Tuesday, March 3, 2026

Maple syruping in Weston


There are buckets on the maple trees, which means that spring is on her way. Collecting maple sap in Weston starts in the middle of February and runs to the end of March. It’s difficult to determine when to hang the buckets since the sap run is highly dependent on the weather and no year is the same. The sap run comes in several short bursts spread out over the six-week season.

Maple syruping in Weston began as a Green Power Farm project for middle-school aged children to learn the practice: from tapping, collecting, boiling, bottling and selling. Stemming from the social activism and Earth Day environmentalism of the 60s, Weston resident Bill McElwain proposed an idea to utilize suburban land and volunteer labor to grow food. The Green Power program launched in 1970, which is about the same time when the Selectmen appointed a Youth Commission and hired McElwain as a project director. Green Power then became a Town program for young farmhands.

And so, 13-year olds were taken about town to tap the trees and place the buckets. When the sap ran, they crawled over the hills of Weston to retrieve the sloshing buckets and emptied them into a collection tank on a trailer attached to McElwain’s Jeep. The haul was taken to the sugarhouse on the middle school grounds. The rustic board and batten building made of locally milled white pine was built in 1973 and was surrounded by mountainous wood piles and makeshift sap tanks. The young farmhands were encouraged to chop wood, pitch a cord of it into a roaring firebox inside the shack, and tend to the boiling sap in a twin-pan evaporator.

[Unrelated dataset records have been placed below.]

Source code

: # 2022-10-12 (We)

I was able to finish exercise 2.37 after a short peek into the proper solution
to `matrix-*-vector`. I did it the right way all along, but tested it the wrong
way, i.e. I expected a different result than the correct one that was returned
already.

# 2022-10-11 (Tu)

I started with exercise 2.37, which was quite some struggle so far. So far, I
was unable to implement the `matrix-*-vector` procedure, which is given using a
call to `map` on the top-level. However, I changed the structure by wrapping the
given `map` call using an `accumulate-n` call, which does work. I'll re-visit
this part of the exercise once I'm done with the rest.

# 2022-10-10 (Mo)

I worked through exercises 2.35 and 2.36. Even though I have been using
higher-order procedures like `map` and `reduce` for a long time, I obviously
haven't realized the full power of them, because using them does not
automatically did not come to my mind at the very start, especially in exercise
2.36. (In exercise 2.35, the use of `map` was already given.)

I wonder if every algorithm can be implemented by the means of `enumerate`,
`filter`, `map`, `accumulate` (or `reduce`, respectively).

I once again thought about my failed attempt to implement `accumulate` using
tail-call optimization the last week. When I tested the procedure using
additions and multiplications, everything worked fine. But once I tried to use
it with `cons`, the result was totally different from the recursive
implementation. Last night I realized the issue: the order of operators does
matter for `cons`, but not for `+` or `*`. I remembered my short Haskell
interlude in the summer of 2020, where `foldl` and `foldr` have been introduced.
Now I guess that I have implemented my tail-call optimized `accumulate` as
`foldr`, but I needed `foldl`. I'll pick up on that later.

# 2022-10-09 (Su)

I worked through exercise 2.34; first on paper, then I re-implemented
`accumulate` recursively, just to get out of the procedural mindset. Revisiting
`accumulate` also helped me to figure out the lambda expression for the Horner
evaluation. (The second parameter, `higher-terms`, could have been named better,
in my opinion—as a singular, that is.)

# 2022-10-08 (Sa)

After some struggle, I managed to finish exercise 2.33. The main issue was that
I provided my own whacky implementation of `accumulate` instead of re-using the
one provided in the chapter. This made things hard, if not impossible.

In late March, a sign was placed out by the road that read “Sugar on Snow.” This marked the last boil for the season and a traditional sugaring-off party was held. Here, the kids would make “leather aprons” from thickened syrup poured onto snow or crushed ice for the party-goers who would then buy Weston Maple Syrup.

Green Power and the maple syrup project were incorporated into Land's Sake Farm operations in the early 90s. The program still has middle school aged children tapping, collecting and boiling the sap. During the sugaring off party in March the students conduct tours.